Top of DATASET RECORDS

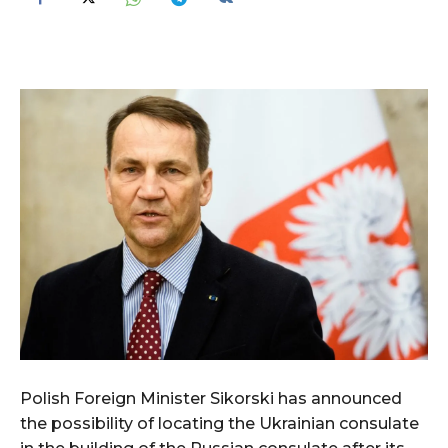
Polish Foreign Minister Sikorski has announced
the possibility of locating the Ukrainian consulate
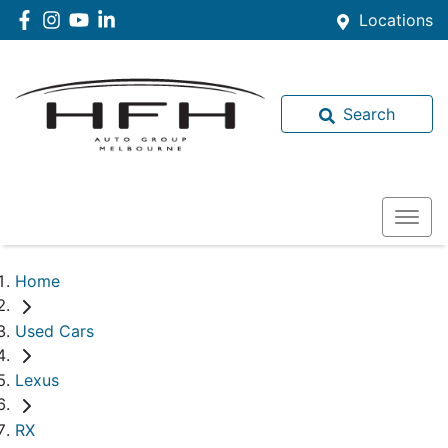
Locations
Search
Home
Used Cars
Lexus
RX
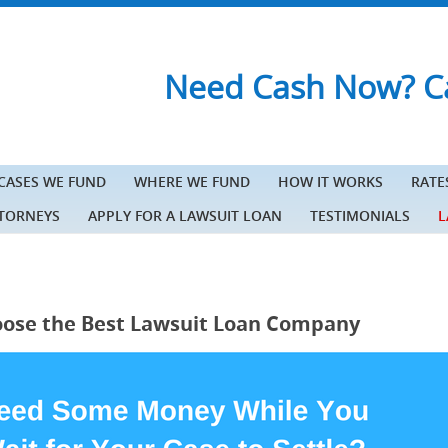
Need Cash Now? Ca
 CASES WE FUND
WHERE WE FUND
HOW IT WORKS
RATE
TTORNEYS
APPLY FOR A LAWSUIT LOAN
TESTIMONIALS
L
ose the Best Lawsuit Loan Company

Bottom of DATASET RECORDS

TASK TO CARRY OUT
Each entry, start to finish, goes into your copy exactly; the pictures stay out.

EXERCISE RESULT
Polish Foreign Minister Sikorski has announced
the possibility of locating the Ukrainian consulate
Locations
Search
Home
Used Cars
Lexus
RX
Need Cash Now? Ca
 CASES WE FUND
WHERE WE FUND
HOW IT WORKS
RATE
TTORNEYS
APPLY FOR A LAWSUIT LOAN
TESTIMONIALS
L
ose the Best Lawsuit Loan Company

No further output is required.